= CONSEGNA 1 =
Traduci in inglese la frase "Tali aspettative sono state finora in gran parte deluse." tratta dal testo su Spina 3.
= CONSEGNA 2 =
Trascrivi fedelmente dal testo su Spina 3 il passaggio che va da "Il progetto di" a "10.000 nuovi residenti.".

Spina 3 di Torino: un’occasione (finora) perduta di urbanistica eco-compatibile e partecipata

Il progetto di Spina 3, grazie ai notevoli fondi stanziati, doveva anche favorire la riqualificazione e la vivibilità dell’intera area ed ha dunque creato grandi aspettative, sia in chi abitava attorno alle fabbriche oggi dismesse che nei più di 10.000 nuovi residenti.
Tali aspettative sono state finora in gran parte deluse. Con ciò contraddicendo le enunciazioni, di sviluppo sostenibile e di riqualificazione del territorio circostante per contribuire al miglioramento della qualità della vita, che facevano parte di quel Programma di Riqualificazione Urbana (avviato 10 anni fa e prorogato, nella sua validità programmatica, fino al 2013) a cui sono state destinate ingenti risorse pubbliche.
Risorse pubbliche che, tra oneri di urbanizzazione, fondi PRIU e ministeriali e comunali sono valutabili ad oggi in 132 milioni di €, a cui si aggiungono 30 M€ di risorse private. Di questi 162 M€, se si escludono demolizioni, interventi viarii e parco (che avrà solo parzialmente la caratteristica di area verde tradizionalmente intesa) restano 13 M€ per le strutture sociali (istruzione e spazi attrezzati di verde pubblico) e cioè solo l’8% del totale.
In pratica, il programmato asilo nido / scuola materna, l’unica opera pubblica inizialmente prevista nel progetto di Spina tre, deve ancora essere progettato ed ha dovuto essere parzialmente anticipato da alcune aule, operative da settembre 2007 nell’ammezzato di uno dei palazzi dell’area Vitali.

Lo stesso Parco Dora, definito, nelle carte ufficiali e non nella propaganda spicciola, come “post-industriale” e “difficilmente paragonabile anche in futuro ad altre zone verdi torinesi” (come, ad esempio, il Valentino) è condizionato per un terzo da quella base di cemento delle ex-Ferriere che non è stata rimossa, come promesso, dalla precedente proprietà.

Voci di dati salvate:
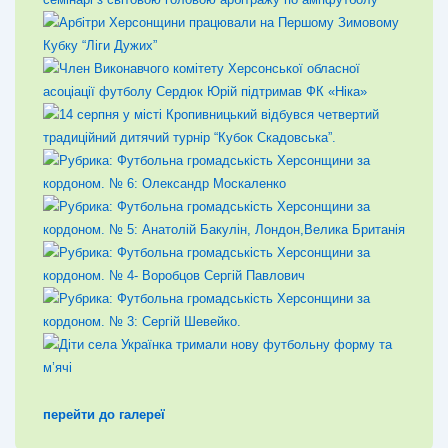
перейти до галереї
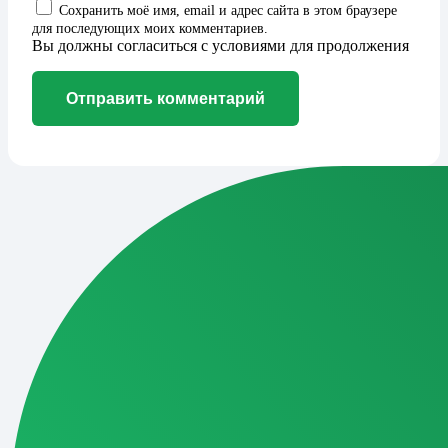
Сохранить моё имя, email и адрес сайта в этом браузере
для последующих моих комментариев.
Вы должны согласиться с условиями для продолжения
Отправить комментарий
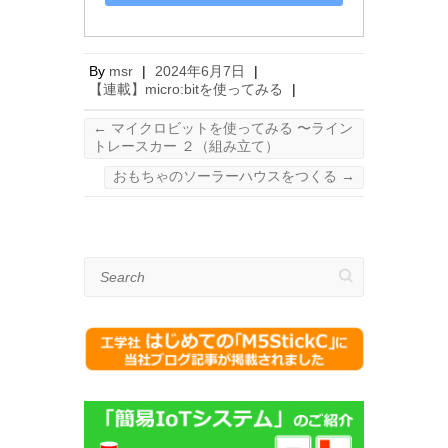
By
msr
|
2024年6月7日
|
【連載】micro:bitを使ってみる
|
←
マイクロビットを使ってみる 〜ライン
トレースカー ２（組み立て）
おもちゃのソーラーハウスをつくる
→
Search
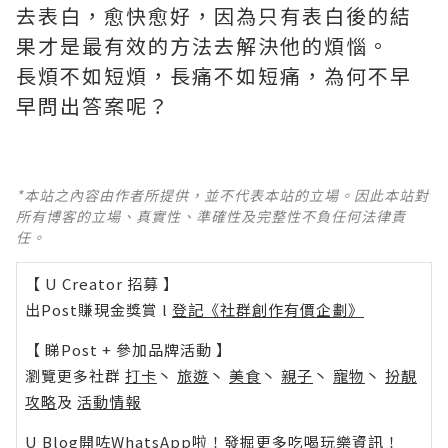
去表白，愈快愈好，因為只有表白後的結
果才是最有效的方法去解決他的煩惱。
長煩不如短煩，長痛不如短痛，為何不早
早問出答案呢？
*本站之內容由作者所提供，並不代表本站的立場。因此本站對
所有博客的立場、真實性、準確性及完整性不負任何法律責
任。
【 U Creator 招募 】
出Post賺現金獎賞 l
登記《社群創作有價企劃》
【 睇Post + 參加品牌活動 】
瀏覽更多社群
打卡
丶
旅遊
丶
美食
丶
親子
丶
寵物
丶
扮靚
攻略
及
活動情報
U Blog開咗WhatsApp啦！發掘更多吃喝玩樂資訊！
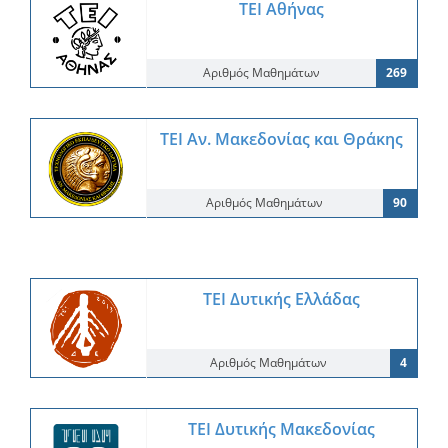
ΤΕΙ Αθήνας
Αριθμός Μαθημάτων
269
ΤΕΙ Αν. Μακεδονίας και Θράκης
Αριθμός Μαθημάτων
90
ΤΕΙ Δυτικής Ελλάδας
Αριθμός Μαθημάτων
4
ΤΕΙ Δυτικής Μακεδονίας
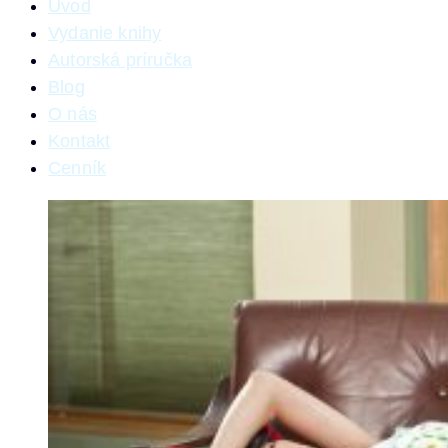
Úvod
Vydanie knihy
Autorská príručka
Blog
O nás
Kontakt
Cenník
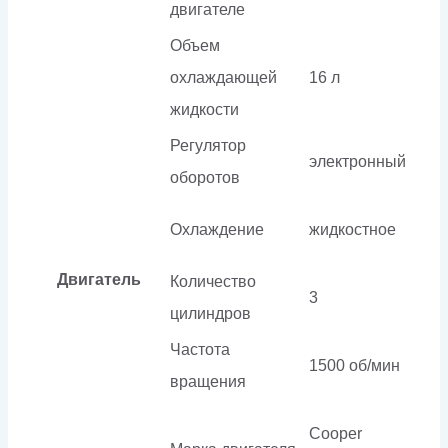
двигателе
Объем
охлаждающей
16 л
жидкости
Регулятор
электронный
оборотов
Охлаждение
жидкостное
Двигатель
Количество
3
цилиндров
Частота
1500 об/мин
вращения
Cooper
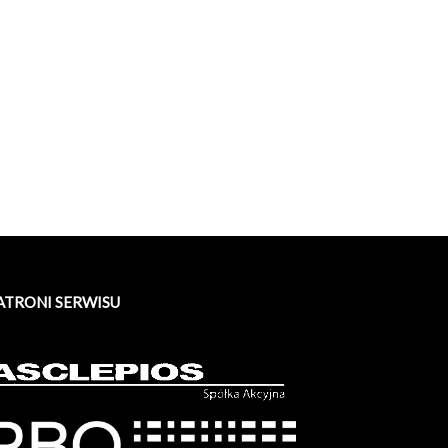
ATRONI SERWISU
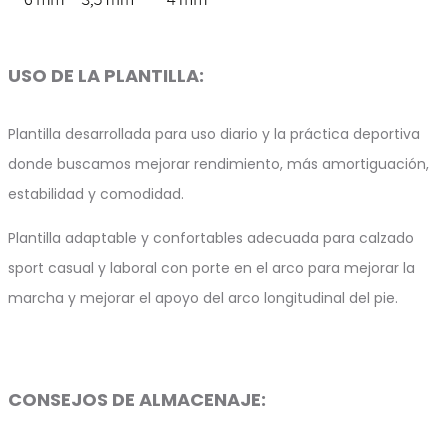
USO DE LA PLANTILLA:
Plantilla desarrollada para uso diario y la práctica deportiva
donde buscamos mejorar rendimiento, más amortiguación,
estabilidad y comodidad.
Plantilla adaptable y confortables adecuada para calzado
sport casual y laboral con porte en el arco para mejorar la
marcha y mejorar el apoyo del arco longitudinal del pie.
CONSEJOS DE ALMACENAJE:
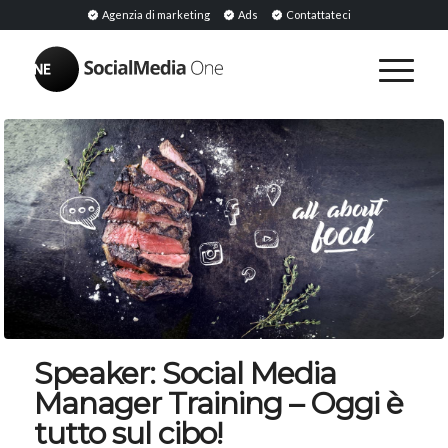
Agenzia di marketing
Ads
Contattateci
Speaker: Social Media
Manager Training – Oggi è
tutto sul cibo!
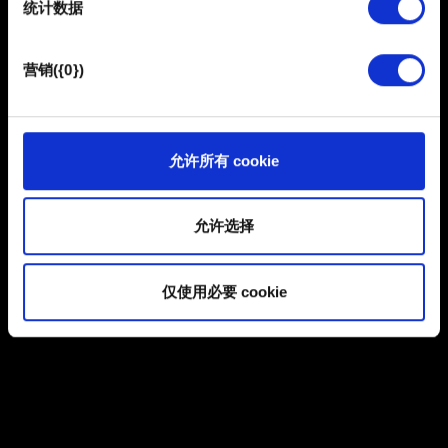
统计数据
馈，以便网站将更好地服务于您。例如帮助我们在社交媒
体上发现您，提供一些您可能会感兴趣的东西，我们偶尔
浏览
也可能与我们的合作伙伴分享我们的 Cookie 片段。但是，
营销({0})
使用所有这些非强制性的 Cookie 都需要提前获取您的许
可。
提交
您可以在下面的"设置"菜单中找到有关我们使用 Cookie 的
允许所有 cookie
所有详细信息，并调整您对 Cookie 的偏好。一旦您了解了
有关个人数据的信息
其中的内容并准备好继续，请点击"确定"。
允许选择
仅使用必要 cookie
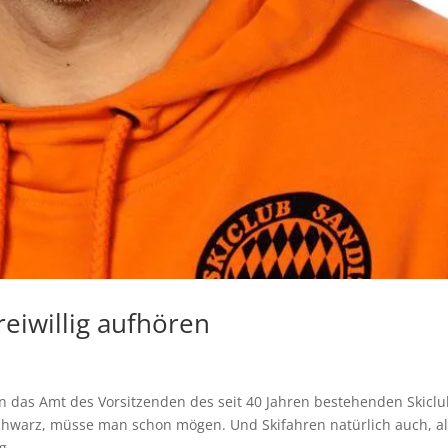
reiwillig aufhören
n das Amt des Vorsitzenden des seit 40 Jahren bestehenden Skicl
chwarz, müsse man schon mögen. Und Skifahren natürlich auch, a
...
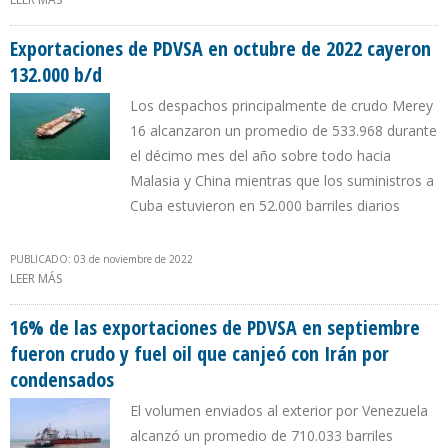
CON DESCUENTOS AVALADOS DURANTE GESTIÓN DE ASDRÚBAL
CHÁVEZ
Exportaciones de PDVSA en octubre de 2022 cayeron
132.000 b/d
Los despachos principalmente de crudo Merey
16 alcanzaron un promedio de 533.968 durante
el décimo mes del año sobre todo hacia
Malasia y China mientras que los suministros a
Cuba estuvieron en 52.000 barriles diarios
PUBLICADO: 03 de noviembre de 2022
LEER MÁS
SOBRE EXPORTACIONES DE PDVSA EN OCTUBRE DE 2022 CAYERON
132.000 B/D
16% de las exportaciones de PDVSA en septiembre
fueron crudo y fuel oil que canjeó con Irán por
condensados
El volumen enviados al exterior por Venezuela
alcanzó un promedio de 710.033 barriles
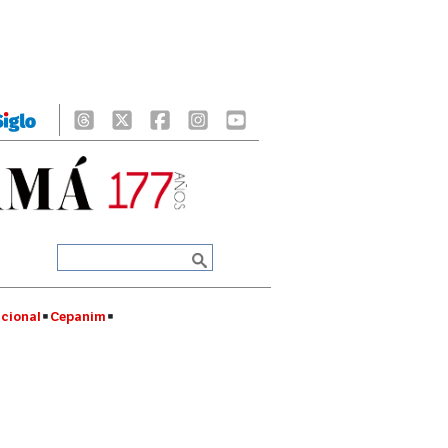
cional
Cepanim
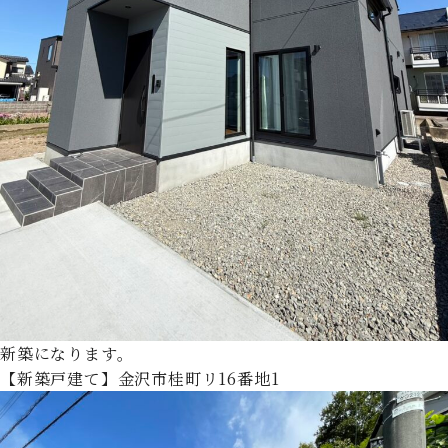
新築になります。
【新築戸建て】金沢市桂町リ16番地1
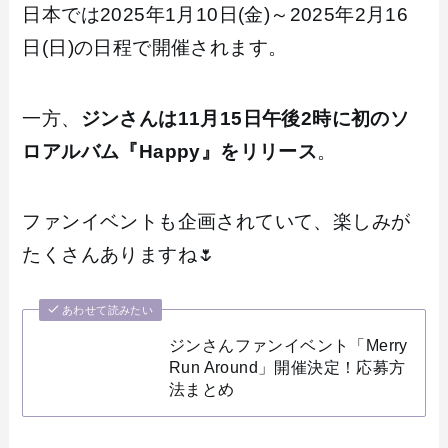
日本では2025年1月10日(金)～2025年2月16
日(日)の日程で開催されます。
一方、
ジンさんは11月15日午後2時に初のソ
ロアルバム『Happy』をリリース
。
ファンイベントも企画されていて、楽しみが
たくさんありますね🌷
あわせて読みたい
ジンさんファンイベント「Merry
Run Around」開催決定！応募方
法まとめ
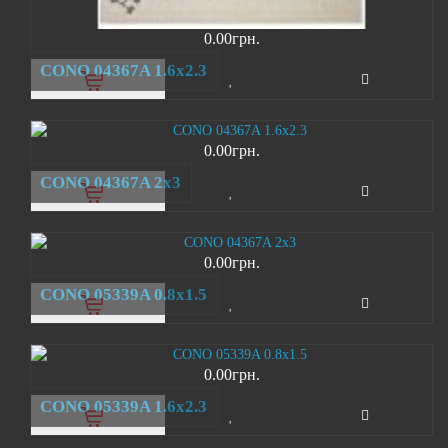
0.00грн.
CONO 04367A 1.6х2.3
0.00грн.
CONO 04367A 2х3
0.00грн.
CONO 05339A 0.8x1.5
0.00грн.
CONO 05339A 1.6х2.3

= SPAZIO RISPOSTA 1 =
These expectations have so far been largely disappointed.

= SPAZIO RISPOSTA 2 =
Il progetto di Spina 3, grazie ai notevoli fondi stanziati, doveva anche favorire la riqualificazione e la vivibilità dell’intera area ed ha dunque creato grandi aspettative, sia in chi abitava attorno alle fabbriche oggi dismesse che nei più di 10.000 nuovi residenti.